Grade 8 students will learn about the properties of fluids by experimenting with and investigating the viscosity and density of different liquids and ways in which these properties affect objects placed in those liquids. Students will explore the implications of Archimedes’ principle by investigating and measuring the buoyant forces on different objects. They will learn about the diverse applications of the principles involved in fluid mechanics, including industrial and everyday applications.
Society depends on the use of a variety of systems to help it function smoothly. Systems whether they are human, mechanical or natural serve different needs for society. Students will develop their understanding of the efficient operation of mechanical systems by designing and building devices and systems and investigating their efficiency. Students will calculate the mechanical advantage of mechanical systems, and will learn about the overall safety, efficiency, and effectiveness of different systems.
Grade 8 students will develop an understanding of the important role that water systems play in global ecosystems. In addition, students will come to understand that large bodies of water such as the Great Lakes greatly influence the climate and weather of the region in which they are located, and that both large lakes and oceans interact with the atmosphere through the water cycle. Students will become aware of the importance of fresh and salt water to the sustainability of life on earth.
Grade 8 students examine the social and economic factors, technological advances, and individuals and groups that promoted change in Canada between 1885 and the beginning of the First World War in 1914. They investigate the social and political challenges of increased migration and settlement, rapid industrialization, Canada’s changing role in the British Empire, and Canadian-American relations.

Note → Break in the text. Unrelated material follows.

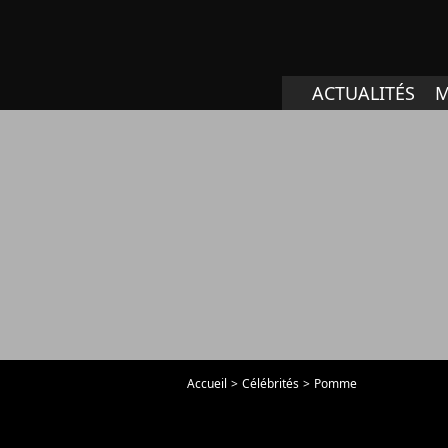
ACTUALITÉS
M
Accueil
Célébrités
Pomme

Students will be assessing the impact of some of the key social, economic, and political factors, including social, economic, and/or political inequality, on various Canadians between 1850 and 1890 as well as on the creation and expansion of the Dominion of Canada. They will investigate perspectives of different groups on some significant events, developments, and/or issues that affected Canada and/or Canadians between 1850 and 1890. Describe various significant events, developments, and people in Canada between 1850 and 1890, and explain their impact.
Grade 8 students will analyze some interrelationships among factors that contribute to global inequalities, with a focus on inequalities in quality of life, and assess various responses to these inequalities. They will investigate issues related to global development and quality of life from a geographic perspective. Students will demonstrate an understanding of significant patterns in and factors affecting economic development and quality of life in different regions of the world.
Grade 8 students examine interrelationships between Earth’s physical features and processes and human settlement patterns, and some ways in which the physical environment and issues of sustainability may affect settlement in the future. Students will investigate issues related to the interrelationship between human settlement and sustainability from a geographic perspective. Students will demonstrate an understanding of significant patterns and trends related to human settlement and of ways in which human settlement affects the environment.